Re: PROPOPED RESOLUTION, was Re: Quick proposal: method="get" be default on submission element


I don't have a very strong opinion on this. We could go both ways.

On one hand, if we can be compatible with HTML, sure, why not be 
compatible. And agreed, name/value pairs are here to stay. If anything 
they are likely to outlast SOAP.

On the other hand, <xforms:submission> is not the HTML <form> element, 
and you will have to learn <xforms:submission> anyway. The day we 
specify an HTML-compatible <form> element, then we can specify the 
default too. Also, I rarely see people not using the @method attribute 
in HTML forms and relying on the default. This tells me there is not 
that a strong case for compatibility or even for using a default value 
at all, especially if the default is not very intuitive. I usually 
prefer explicit to implicit.

The bottom line is that I would rather lean towards "no default", but if 
the rest of the WG leans the other way I won't object.


John Boyer wrote:
> Hmm. That's quite convincing to me, Mark.
> Does anyone object to a resolution to set the submission method default 
> to "get"?
> Please respond with objections by Friday, Oct. 12, 2007, 11:59PM in your 
> timezone.
> If no objections, it'll be resolved and done; if any objections, then 
> we'll discuss on next week's telecon.
> Cheers,
> John M. Boyer, Ph.D.
> STSM: Lotus Forms Architect and Researcher
> Chair, W3C Forms Working Group
> Workplace, Portal and Collaboration Software
> IBM Victoria Software Lab
> E-Mail:  
> Blog:
> *"Mark Birbeck" <>*
> Sent by:
> 10/10/2007 01:20 AM
> To
> 	John Boyer/CanWest/IBM@IBMCA
> cc
>, "Forms WG" <>, 
> Subject
> 	Re: Quick proposal: method="get" be default on submission element
> Hi John,
> Obviously there is no right or wrong here, since we're expressing
> opinions. But...
>  > I tend to prefer language design in which the default expresses what 
> people
>  > are most likely to do, rather than a default imposed by historical 
> precedent...
> You could just as well argue that the most useful default values are
> actually those that would be used by new authors. Advanced users are
> not going to be overly worried about having to write @method="post",
> or whatever. But a new author coming from HTML might find carefully
> chosen default values a useful way of getting up to speed.
> So the notion of "what people are most likely to do" would depend on
> who these "people" are.
>  > ...particularly when the historical precedent imposes exactly the 
> mess we were
>  > trying to get out of with the new language (flat tag-value pair data 
> structures, in
>  > this case).
> I just booked some flights and bought some books using this historical
> mess, so even if a little untidy, it has its uses. :)
+ + +
§ Instruction 1: Please update the entries from the line with "When you have" to the line with "(e.g., means, proportions)." by changing "summary statistics" to "aggregated values" with nothing else altered, and return only those lines.
+ + +
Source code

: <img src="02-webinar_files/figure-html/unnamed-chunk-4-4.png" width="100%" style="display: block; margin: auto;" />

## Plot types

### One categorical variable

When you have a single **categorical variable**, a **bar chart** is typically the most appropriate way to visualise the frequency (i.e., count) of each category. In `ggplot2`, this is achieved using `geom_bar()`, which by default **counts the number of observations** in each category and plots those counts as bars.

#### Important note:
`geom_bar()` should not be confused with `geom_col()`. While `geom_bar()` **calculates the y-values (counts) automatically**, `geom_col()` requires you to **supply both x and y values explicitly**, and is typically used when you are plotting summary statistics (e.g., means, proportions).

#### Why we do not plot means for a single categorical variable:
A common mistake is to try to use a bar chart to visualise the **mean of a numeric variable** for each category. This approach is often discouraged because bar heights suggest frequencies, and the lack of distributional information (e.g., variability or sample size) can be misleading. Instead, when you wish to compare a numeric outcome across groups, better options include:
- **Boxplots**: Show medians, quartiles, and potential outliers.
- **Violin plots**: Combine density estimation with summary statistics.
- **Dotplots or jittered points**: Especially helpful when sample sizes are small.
+ + +
§ Instruction 2: In the email about the default submission method, what does the writer say they usually prefer?

§ Expected output 1:
When you have a single **categorical variable**, a **bar chart** is typically the most appropriate way to visualise the frequency (i.e., count) of each category. In `ggplot2`, this is achieved using `geom_bar()`, which by default **counts the number of observations** in each category and plots those counts as bars.

#### Important note:
`geom_bar()` should not be confused with `geom_col()`. While `geom_bar()` **calculates the y-values (counts) automatically**, `geom_col()` requires you to **supply both x and y values explicitly**, and is typically used when you are plotting aggregated values (e.g., means, proportions).

§ Expected output 2: Explicit to implicit.